* PROMPT *
Could you turn the material below into a numbered list, without the blank lines or the pictures?

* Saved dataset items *
━━━━━━━━━━

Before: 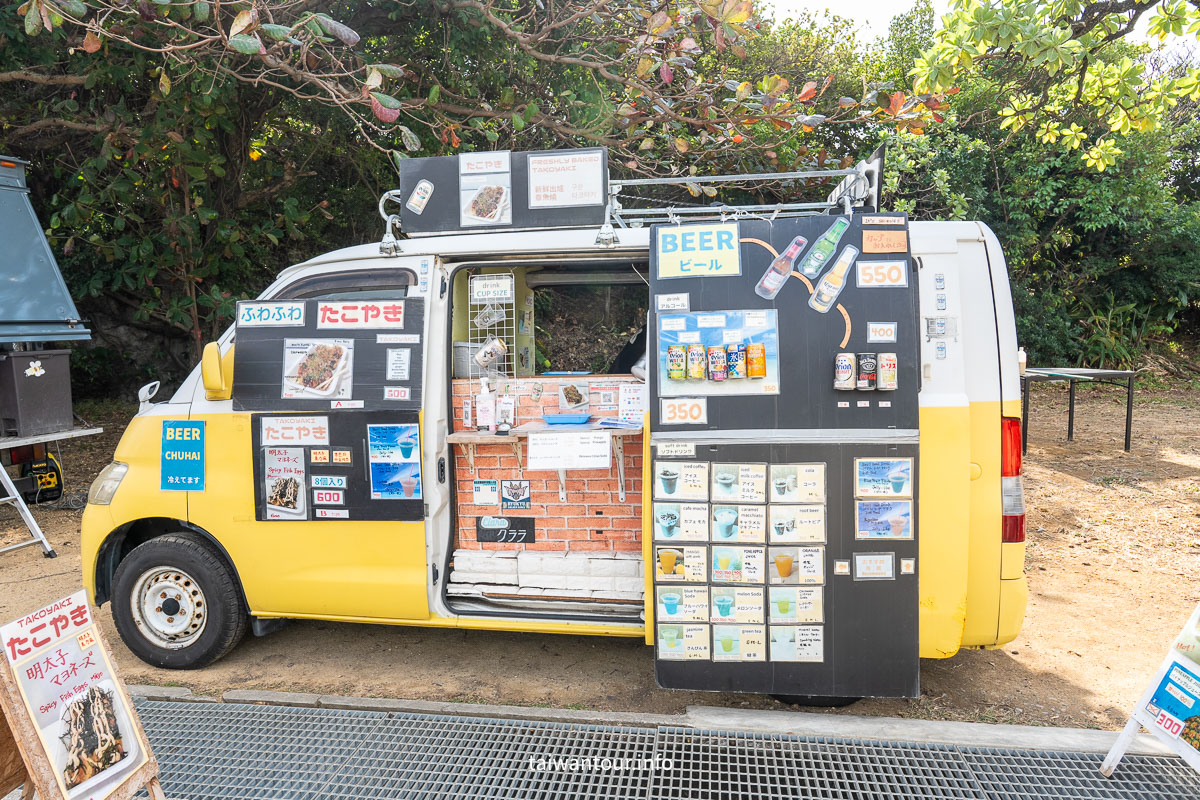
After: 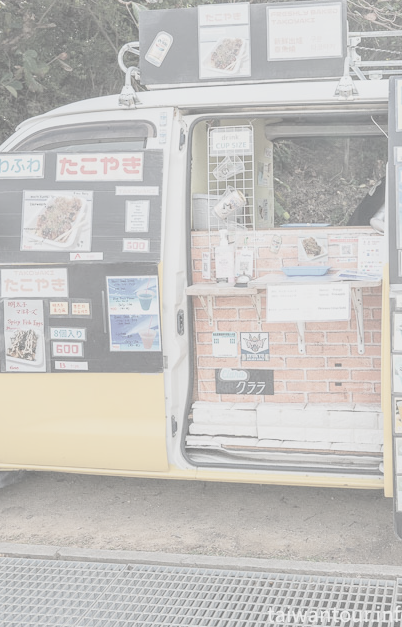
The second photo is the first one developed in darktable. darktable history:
contrast brightness saturation: contrast -0.32, brightness 0.75, saturation -0.78
crop and rotate: left 21.77%, top 18.528%, right 44.676%, bottom 2.997%
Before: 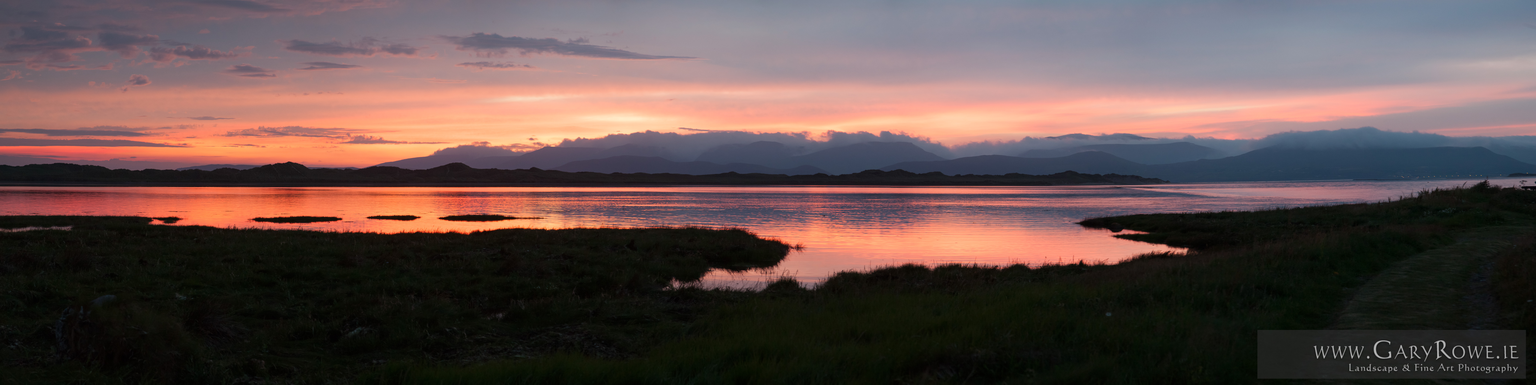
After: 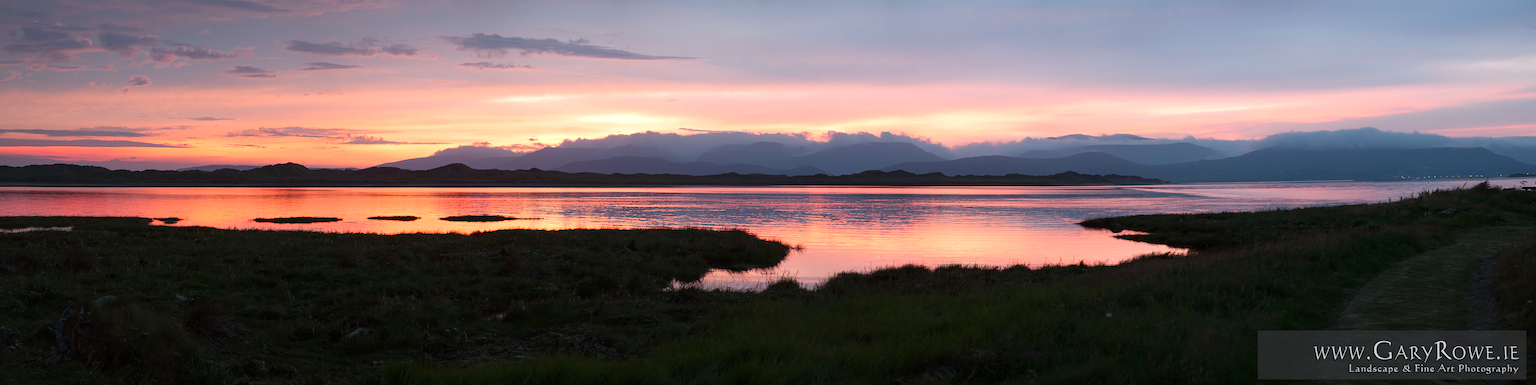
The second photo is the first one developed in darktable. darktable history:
sharpen: on, module defaults
white balance: red 0.976, blue 1.04
exposure: exposure 0.515 EV, compensate highlight preservation false
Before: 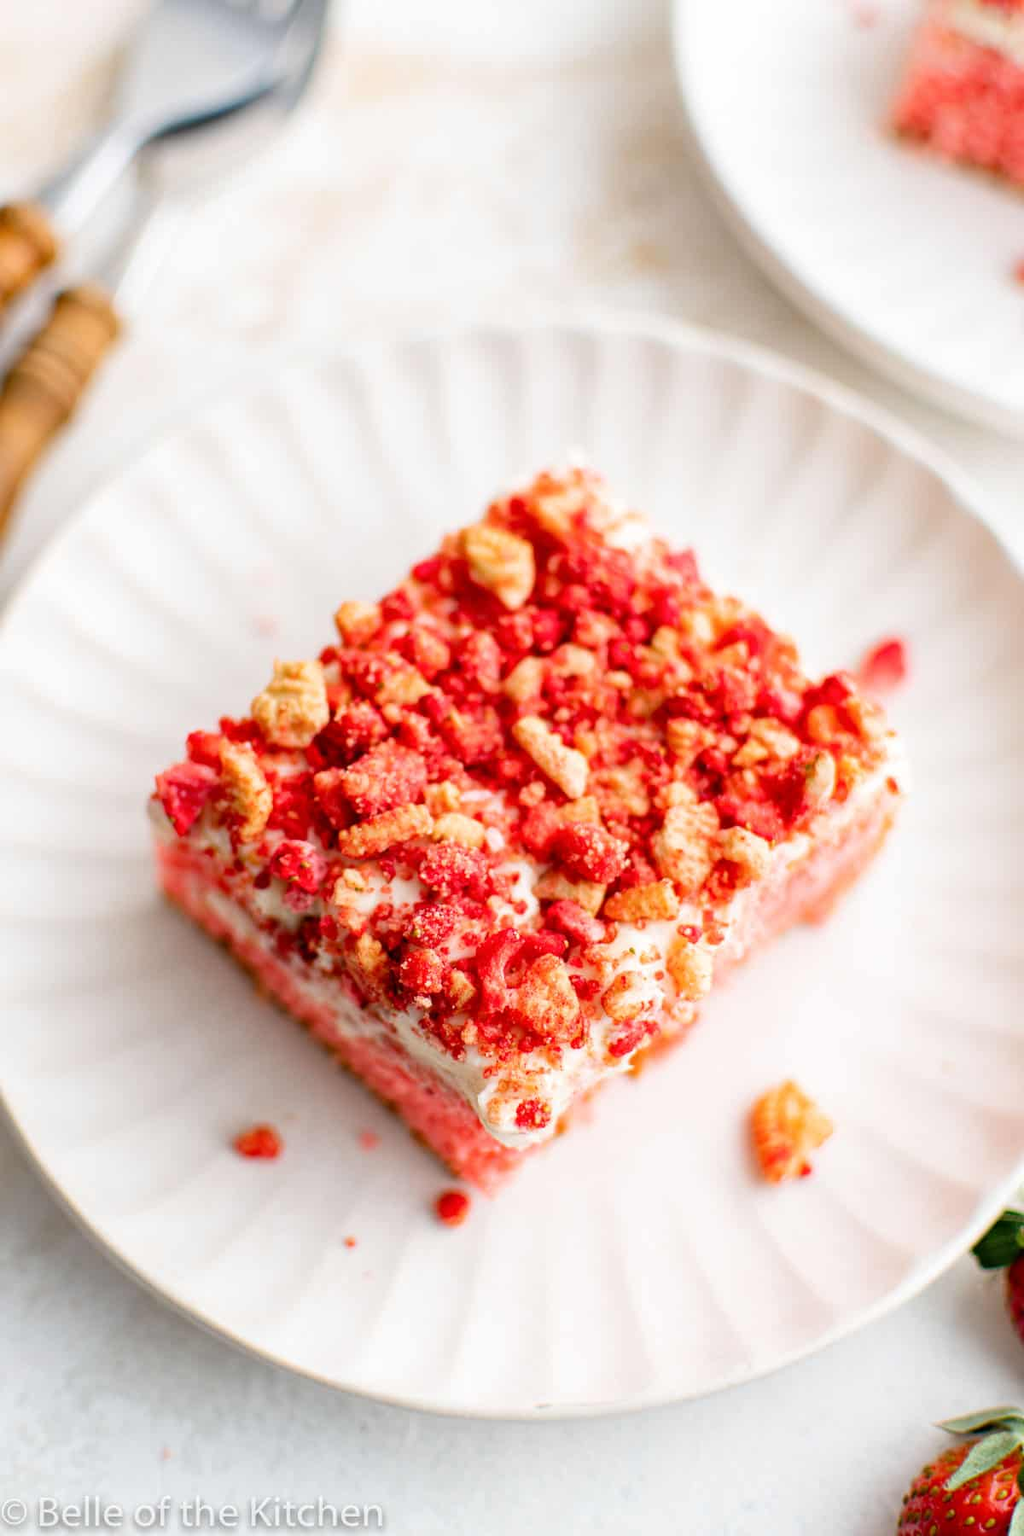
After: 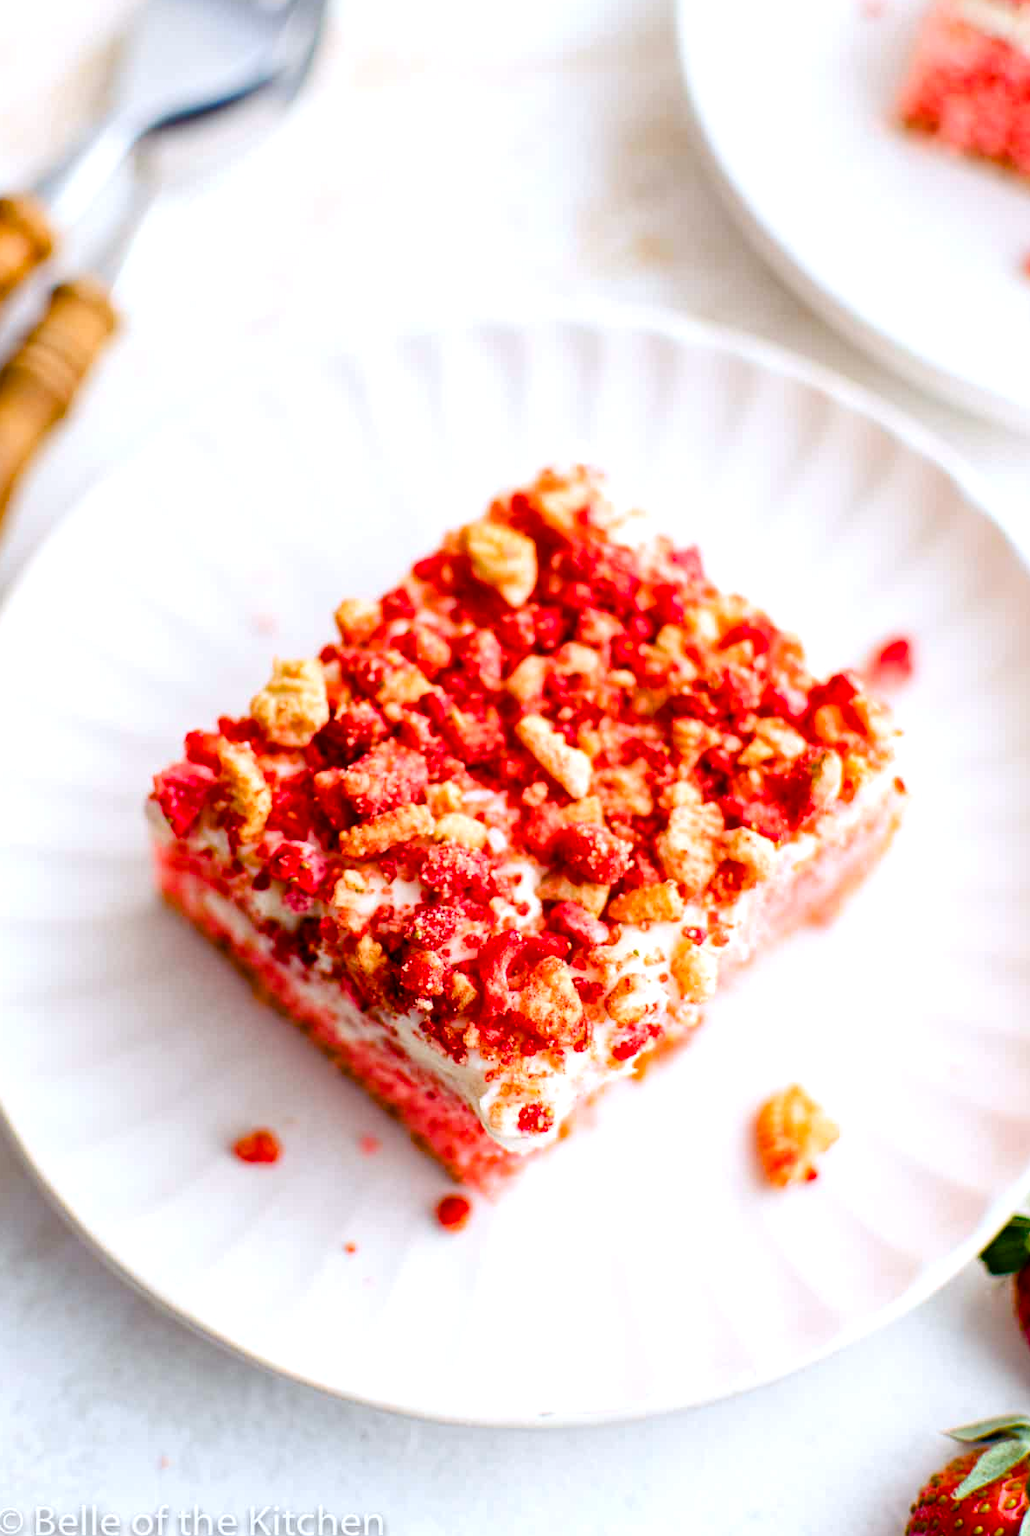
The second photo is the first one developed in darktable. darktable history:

━━━━━━━━━━

* TASK RESULT *
1. Before: 
2. After: 
3. The second photo is the first one developed in darktable. darktable history:
4. contrast brightness saturation: contrast -0.32, brightness 0.75, saturation -0.78
5. crop and rotate: left 21.77%, top 18.528%, right 44.676%, bottom 2.997%
6. Before: 
7. After: 
8. The second photo is the first one developed in darktable. darktable history:
9. sharpen: on, module defaults
10. white balance: red 0.976, blue 1.04
11. exposure: exposure 0.515 EV, compensate highlight preservation false
12. Before: 
13. After: 
14. The second photo is the first one developed in darktable. darktable history:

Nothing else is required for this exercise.